Solving puzzles and taking selfies in the colorful islands of Solo
Come for the puzzles, stay for the love.
Solo, a self-described introspective game about love, had the enormous misfortune of being played by me, someone more interested in its art and puzzles than its romantic sentiments. As far as I'm concerned, it's a third-person puzzler about visiting vibrant archipelagos, but while I came in indifferent, I actually started to enjoy its wistful commentary and even look forward to it. It's provocative, and sometimes it's fun to answer The Big Questions about yourself in a safe environment, especially when that environment is so dang pretty.
It's a bit of a Myers Briggs situation. You start the game by choosing your gender, the gender you're interested in, how you'd like to be represented in-game, and naming your most beloved. And while "an introspective game about love" is a blue sky proposal if I've ever heard one, Solo does a pretty convincing job of selling that experience. The story puzzles consist of activating a little lighthouse and then talking to the totem the lighthouse awakens, so the challenge is building a path to the lighthouse and the totem using a variety of blocks. Each totem you speak to poses a question about love, and future questions change based on your responses.

Set tasks:
**1)** In the Solo review, what is used to build a path to the lighthouse and the totem?
**2)** List everything the Solo review says you choose or set at the start of the game.
**3)** Write the next part of the Solo review, picking up after its final sentence.
The listing that follows this review is separate material.

Records supplied:
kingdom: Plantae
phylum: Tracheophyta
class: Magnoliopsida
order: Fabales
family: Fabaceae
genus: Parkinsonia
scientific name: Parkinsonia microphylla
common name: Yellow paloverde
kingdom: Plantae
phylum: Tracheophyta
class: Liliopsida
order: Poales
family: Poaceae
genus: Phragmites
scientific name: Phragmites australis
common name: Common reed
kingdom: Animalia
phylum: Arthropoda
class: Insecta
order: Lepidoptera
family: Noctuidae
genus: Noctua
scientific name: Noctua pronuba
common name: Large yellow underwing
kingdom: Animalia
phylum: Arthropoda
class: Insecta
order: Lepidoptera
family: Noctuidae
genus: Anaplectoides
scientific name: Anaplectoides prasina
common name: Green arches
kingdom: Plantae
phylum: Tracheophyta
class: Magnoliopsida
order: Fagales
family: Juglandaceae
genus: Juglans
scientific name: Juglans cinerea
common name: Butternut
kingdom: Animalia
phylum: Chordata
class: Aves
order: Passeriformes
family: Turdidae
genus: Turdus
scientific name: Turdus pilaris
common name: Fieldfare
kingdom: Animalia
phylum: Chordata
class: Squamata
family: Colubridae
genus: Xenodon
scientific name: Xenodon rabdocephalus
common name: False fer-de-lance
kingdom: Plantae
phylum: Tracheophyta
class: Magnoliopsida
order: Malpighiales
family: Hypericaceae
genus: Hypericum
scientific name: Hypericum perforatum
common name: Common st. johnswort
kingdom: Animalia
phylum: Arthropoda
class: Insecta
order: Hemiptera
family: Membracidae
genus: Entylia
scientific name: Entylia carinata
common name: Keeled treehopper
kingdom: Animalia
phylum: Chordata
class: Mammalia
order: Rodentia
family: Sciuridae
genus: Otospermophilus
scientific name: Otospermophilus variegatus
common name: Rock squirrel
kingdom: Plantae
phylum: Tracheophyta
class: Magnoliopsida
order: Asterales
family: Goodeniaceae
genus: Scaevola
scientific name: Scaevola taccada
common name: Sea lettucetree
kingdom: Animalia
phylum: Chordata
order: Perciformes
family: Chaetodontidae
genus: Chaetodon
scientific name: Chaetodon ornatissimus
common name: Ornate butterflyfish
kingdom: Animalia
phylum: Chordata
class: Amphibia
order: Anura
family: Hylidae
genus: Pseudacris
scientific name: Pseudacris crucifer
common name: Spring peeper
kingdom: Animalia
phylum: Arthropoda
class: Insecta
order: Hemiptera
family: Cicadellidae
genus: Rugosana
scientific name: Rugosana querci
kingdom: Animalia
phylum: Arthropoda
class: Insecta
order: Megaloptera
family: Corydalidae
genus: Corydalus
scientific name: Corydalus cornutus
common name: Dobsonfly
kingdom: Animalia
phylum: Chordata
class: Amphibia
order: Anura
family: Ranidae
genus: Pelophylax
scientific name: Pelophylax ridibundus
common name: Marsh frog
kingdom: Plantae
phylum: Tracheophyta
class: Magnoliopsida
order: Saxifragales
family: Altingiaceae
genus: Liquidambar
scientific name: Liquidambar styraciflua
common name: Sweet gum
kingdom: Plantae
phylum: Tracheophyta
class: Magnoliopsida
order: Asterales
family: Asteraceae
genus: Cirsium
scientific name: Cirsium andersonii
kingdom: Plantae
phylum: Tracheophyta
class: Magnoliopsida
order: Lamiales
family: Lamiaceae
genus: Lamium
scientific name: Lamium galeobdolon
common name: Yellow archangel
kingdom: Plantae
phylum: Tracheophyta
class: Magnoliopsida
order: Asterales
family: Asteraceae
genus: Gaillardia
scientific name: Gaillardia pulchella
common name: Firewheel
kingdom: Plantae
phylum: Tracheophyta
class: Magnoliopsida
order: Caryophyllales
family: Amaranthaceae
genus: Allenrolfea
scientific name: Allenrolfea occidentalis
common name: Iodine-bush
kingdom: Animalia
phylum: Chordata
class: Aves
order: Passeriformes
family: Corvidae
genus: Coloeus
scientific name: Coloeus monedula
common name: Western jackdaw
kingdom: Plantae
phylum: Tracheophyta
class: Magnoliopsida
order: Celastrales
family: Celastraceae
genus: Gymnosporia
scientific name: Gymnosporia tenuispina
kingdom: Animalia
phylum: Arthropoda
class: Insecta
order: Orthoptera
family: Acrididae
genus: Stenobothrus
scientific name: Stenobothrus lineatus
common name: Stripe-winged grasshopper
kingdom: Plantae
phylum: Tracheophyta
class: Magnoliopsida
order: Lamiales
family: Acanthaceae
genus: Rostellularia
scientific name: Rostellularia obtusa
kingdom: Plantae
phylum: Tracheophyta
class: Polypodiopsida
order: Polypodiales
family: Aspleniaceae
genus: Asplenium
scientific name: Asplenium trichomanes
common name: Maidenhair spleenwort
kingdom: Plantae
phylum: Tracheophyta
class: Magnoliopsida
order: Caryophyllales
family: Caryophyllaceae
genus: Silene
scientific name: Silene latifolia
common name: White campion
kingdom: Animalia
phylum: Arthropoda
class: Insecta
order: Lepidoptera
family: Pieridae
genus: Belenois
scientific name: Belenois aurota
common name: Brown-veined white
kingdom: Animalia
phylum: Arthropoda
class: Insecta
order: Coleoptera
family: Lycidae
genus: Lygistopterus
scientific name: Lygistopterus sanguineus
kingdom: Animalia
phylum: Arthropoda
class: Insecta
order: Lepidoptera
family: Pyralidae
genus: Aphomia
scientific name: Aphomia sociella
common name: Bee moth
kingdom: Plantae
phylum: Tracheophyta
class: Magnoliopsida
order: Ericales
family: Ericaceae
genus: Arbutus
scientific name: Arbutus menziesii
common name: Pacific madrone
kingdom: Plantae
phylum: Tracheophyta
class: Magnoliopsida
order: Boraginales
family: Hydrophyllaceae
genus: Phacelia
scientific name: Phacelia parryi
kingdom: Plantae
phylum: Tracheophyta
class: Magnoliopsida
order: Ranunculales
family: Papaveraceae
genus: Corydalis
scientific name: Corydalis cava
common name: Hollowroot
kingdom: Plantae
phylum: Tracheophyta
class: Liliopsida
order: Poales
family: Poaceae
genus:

Response list:
**1)** A variety of blocks.

**2)**
- Your gender
- The gender you're interested in
- How you'd like to be represented in-game
- A name for your most beloved

**3)**
The first question is the big one: are you in love, have you fallen out of love, or have you never experienced love? The personalization builds from there with questions about what you want out of love and what you would be willing to give up for love, and after a while I was eager to hear the next question just to see how well it reflected my previous answers. Solo is much simpler and less direct than the branching dialogue and subplots of big-budget RPGs, but it's still fundamentally satisfying to see a game world acknowledge your input.
There's enough give to the system that two people could probably get totally different experiences out of it, but while Solo does a pretty good job of respecting the player's individuality, I wasn't always satisfied with the options I was given. You could argue that, well, that's love, but it's still disappointing to see otherwise agreeable yes/no responses stapled to deal-breaking clauses, and reluctantly choosing the least awful option is especially disheartening when I know the future is going to be shaped by my choice.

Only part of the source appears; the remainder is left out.